Monday, August 18, 2008

argh.
fuck.
FUCK FUCK FUCKING BLOODY HELL.

clearly, this isn't doing me any good. typing never does what screaming can.
but i am suddenly so annoyed and pissed off at myself, so frustrated.
So eurgh everything.

it's not anything that happened either.
Had a wonderful warm dinner with my family and all.

argh. omgggggggggg.

i hate feeling like this.
feeling like i don't know what the fuck i'm feeling and feeling annoyed by that.

Everyone has a life.
And it's not like I don't, but then why do I feel so far away?
Why don't I feel like everyone's a phone call away, like they used to be?

I know.
I should shut up, get over myself, stop starting my sentences with "I" and get on it with it.
It's not that I can't, it's the annoyance at myself for noticing it.

For feeling like.
I've been so caught up that I've lost everything and everyone around me.
But I'm not all that caught up you see, I'm not.
I'm not tied to Poly projects or JC curriculum. I work, but not like a lot. And I hate that I can't figure out why I feel eons away.

Maybe it's because I'm not in the same boat.
Maybe.
And I can't identify with projects and schoolmates and politics and teachers.
Maybe it's that.

I can't stand that I can't see anyone in the mirror. It's like, I'm looking right through my fucking reflection.
I want to scream at myself, hurl bricks at that goddamn mirror and say,
"What the fuck are you doing here?"

How can I be so impossibly satisfied with what I do and the life I live, and then realize -a little too late- that it doesn't count for anything.
But I'm happy, right? This is what I want to do, right?

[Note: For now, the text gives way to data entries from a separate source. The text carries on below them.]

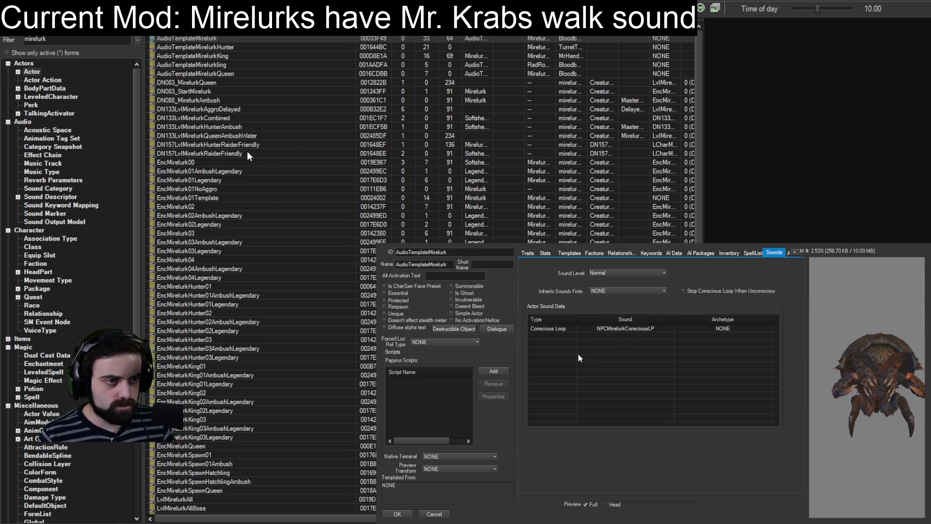
pyautogui.click(434, 514)
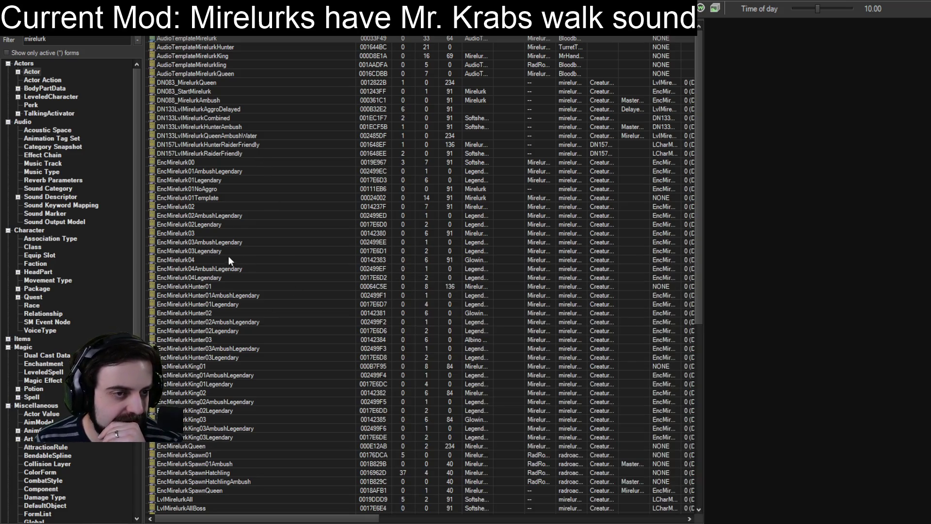
# Step: Switch the Mirelurk-filtered Object Window from actors to *All record types
pyautogui.scroll(-7, 233, 210)
pyautogui.scroll(-4, 217, 190)
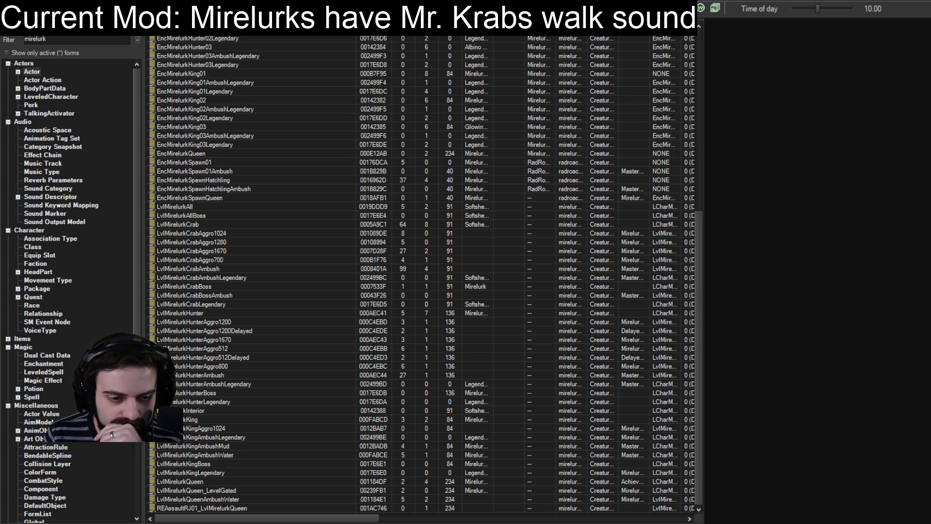
pyautogui.moveTo(326, 520)
pyautogui.mouseDown()
pyautogui.moveTo(412, 519)
pyautogui.moveTo(473, 499)
pyautogui.moveTo(531, 496)
pyautogui.moveTo(150, 484)
pyautogui.mouseUp()
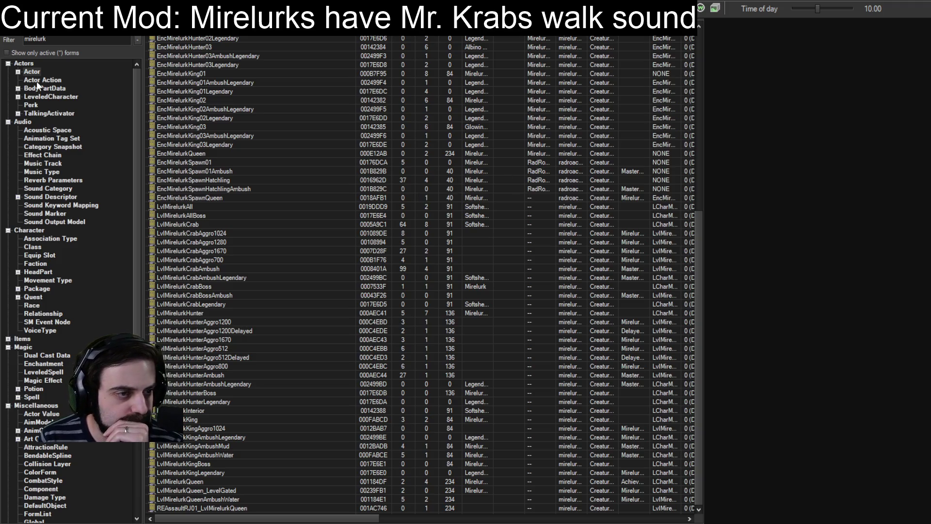
pyautogui.scroll(-6, 24, 515)
pyautogui.click(21, 514)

And no, I don't want to be in government schools or whatever it is. Because don't i have everything I asked for? I'm like a year ahead of everyone my age.
Then why doesn't it feel like it's enough?
I don't know what to say when people tell me about the pile up of homework and projects and all these major everyday things that prove that they're doing something.
Because I can be doing everything, and it still fucking feels like I'm not doing a single fucking thing.

I want to figure it all out.
Really, I do.

More than anything though, I kind of wish I didn't have to do it alone.